The daytime class, on the other hand, hit a wall today. It was painful to watch. Teresa, who had been absent last Thursday, was back, and true to form went head-to-head with the young slender blonde (I forget what I named her in a previous post... Lisa? Leisl? Lulu? I can't remember. Let's call her Lulu today, that name seems to fit.) Lulu is just young and stubborn enough to not know when to back down. In other words, she hasn't learned yet how to pick her battles. So when Teresa smacked her down with some verbal abuse disguised as teasing, Lulu rose to the bait and blurted out what could have been the undoing of the team.
“We got along fine without you last week!” she declared hotly.
Teresa didn't hesitate one moment. “I can leave if you want,” she said. But she didn't get up.
Lulu backed down. “I didn't mean it like that.”

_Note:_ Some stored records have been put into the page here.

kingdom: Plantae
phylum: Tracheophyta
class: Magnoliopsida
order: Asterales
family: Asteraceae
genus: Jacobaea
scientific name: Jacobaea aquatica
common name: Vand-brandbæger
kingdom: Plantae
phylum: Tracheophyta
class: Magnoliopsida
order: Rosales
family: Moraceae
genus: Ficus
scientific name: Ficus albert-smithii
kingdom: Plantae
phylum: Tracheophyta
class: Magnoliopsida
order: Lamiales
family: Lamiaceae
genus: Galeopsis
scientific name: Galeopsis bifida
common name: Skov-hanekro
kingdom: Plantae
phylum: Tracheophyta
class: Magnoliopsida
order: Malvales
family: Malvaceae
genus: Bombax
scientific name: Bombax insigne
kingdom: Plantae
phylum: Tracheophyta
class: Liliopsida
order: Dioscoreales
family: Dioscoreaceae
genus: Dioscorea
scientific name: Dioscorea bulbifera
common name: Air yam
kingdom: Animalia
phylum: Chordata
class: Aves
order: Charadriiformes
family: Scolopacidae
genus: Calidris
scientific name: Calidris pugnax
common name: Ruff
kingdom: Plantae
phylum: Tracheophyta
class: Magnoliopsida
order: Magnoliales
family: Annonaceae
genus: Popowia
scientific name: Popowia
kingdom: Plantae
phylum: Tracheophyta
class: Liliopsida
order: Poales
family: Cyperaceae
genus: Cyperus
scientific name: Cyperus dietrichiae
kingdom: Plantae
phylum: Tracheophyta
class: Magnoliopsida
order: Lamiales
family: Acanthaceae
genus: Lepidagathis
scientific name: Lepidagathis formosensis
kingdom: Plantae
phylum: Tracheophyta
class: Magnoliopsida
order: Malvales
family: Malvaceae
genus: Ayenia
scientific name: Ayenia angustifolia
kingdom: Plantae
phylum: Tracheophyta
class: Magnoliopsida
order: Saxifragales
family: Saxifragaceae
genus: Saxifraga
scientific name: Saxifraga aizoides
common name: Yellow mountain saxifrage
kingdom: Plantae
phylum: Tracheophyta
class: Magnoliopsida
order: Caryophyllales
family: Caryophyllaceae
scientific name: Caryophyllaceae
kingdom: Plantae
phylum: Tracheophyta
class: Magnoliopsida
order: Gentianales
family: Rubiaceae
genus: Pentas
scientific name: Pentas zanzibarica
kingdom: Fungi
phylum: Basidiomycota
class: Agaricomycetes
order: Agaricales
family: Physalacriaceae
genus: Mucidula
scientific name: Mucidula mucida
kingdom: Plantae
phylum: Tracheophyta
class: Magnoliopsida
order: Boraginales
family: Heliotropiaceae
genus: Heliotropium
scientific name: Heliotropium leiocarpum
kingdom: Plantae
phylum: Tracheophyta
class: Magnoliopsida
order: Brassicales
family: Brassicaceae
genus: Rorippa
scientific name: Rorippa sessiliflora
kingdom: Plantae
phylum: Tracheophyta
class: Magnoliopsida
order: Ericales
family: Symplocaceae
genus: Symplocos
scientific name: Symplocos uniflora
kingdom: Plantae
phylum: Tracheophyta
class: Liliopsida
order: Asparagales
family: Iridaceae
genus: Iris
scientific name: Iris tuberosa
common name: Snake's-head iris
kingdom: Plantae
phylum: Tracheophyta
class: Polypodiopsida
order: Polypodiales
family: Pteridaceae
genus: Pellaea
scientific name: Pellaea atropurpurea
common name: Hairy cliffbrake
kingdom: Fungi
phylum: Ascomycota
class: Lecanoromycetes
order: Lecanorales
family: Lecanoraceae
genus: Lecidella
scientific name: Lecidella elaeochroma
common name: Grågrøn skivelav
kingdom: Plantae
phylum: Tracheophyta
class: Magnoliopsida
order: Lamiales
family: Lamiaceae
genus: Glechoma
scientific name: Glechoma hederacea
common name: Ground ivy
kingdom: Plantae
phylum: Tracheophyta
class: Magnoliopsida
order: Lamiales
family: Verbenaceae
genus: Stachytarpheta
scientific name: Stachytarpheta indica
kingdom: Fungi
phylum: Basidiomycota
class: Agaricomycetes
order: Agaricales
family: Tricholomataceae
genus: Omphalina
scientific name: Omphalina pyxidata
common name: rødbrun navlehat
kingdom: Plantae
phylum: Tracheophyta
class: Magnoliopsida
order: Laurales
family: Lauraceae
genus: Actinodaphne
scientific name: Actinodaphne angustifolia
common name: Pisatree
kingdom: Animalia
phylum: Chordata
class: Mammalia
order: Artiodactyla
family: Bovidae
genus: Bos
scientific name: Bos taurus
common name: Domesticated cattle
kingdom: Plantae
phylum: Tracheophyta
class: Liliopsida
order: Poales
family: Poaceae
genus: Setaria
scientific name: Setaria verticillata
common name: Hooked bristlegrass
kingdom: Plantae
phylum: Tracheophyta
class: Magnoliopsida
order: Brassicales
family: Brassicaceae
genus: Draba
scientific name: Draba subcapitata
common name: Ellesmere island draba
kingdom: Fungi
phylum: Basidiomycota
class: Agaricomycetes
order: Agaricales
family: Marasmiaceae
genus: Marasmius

For a moment the team teetered on the brink of disintegration. When Teresa didn't leave, Dina or whatever her name is—the older gal who is the only one with a lick of sense in my opinion—cautiously shifted the topic to the project. Steve, the only man on the team, remained stoically silent throughout the altercation. Pretty soon all four adjourned to the computer lab to work on their proposal. I stayed behind, which I usually don't do; I was very tired and not interested in watching the group fight off a meltdown.
After class, after the others had left, Dina said to me, “Well, that was intense.” That, I recognized, was her careful request to be heard. I listened, giving my best imitation of someone who cares, while she described trying to get Steve and Lulu to help her write the proposal for their project. “Lulu kept checking her phone, and Steve spent the whole time looking up Keurig coffeemakers!” She resented having to be the mean mom to the two members of the team that seemed to be willing to participate. Teresa was off typing something else, although she spent a fair amount of time in the hall trying to make an appointment with a doctor at OHSU. I couldn't help but overhear. I'm sure everyone heard. Not our business that she is married! Who would have imagined it: Pondering Teresa as a blushing bride makes me stop and wonder if there is any sense in the universe. Maybe I'm just not getting the joke.
This evening. I went online to simplyhired.com and found a job worth applying for. I started gathering my materials. I hate jobhunting. I always feel so inadequate. But nothing ventured, etc., so I went through the motions, skilled at bla bla, adept at yada yada, willing to hardy har har. As I was getting ready to upload, I realized I had given them the outline they requested, but for their duties, not for their list of requirements. Oops. Good thing I saw that before I sent it. Attention to detail... right. It's late, what can I say. I'm tired, I'm bored, I just want it all to be over.
But tomorrow I get to get up and do it all again. Am I complaining about being alive, when we all know what the alternative is? No, I'm laughing, really.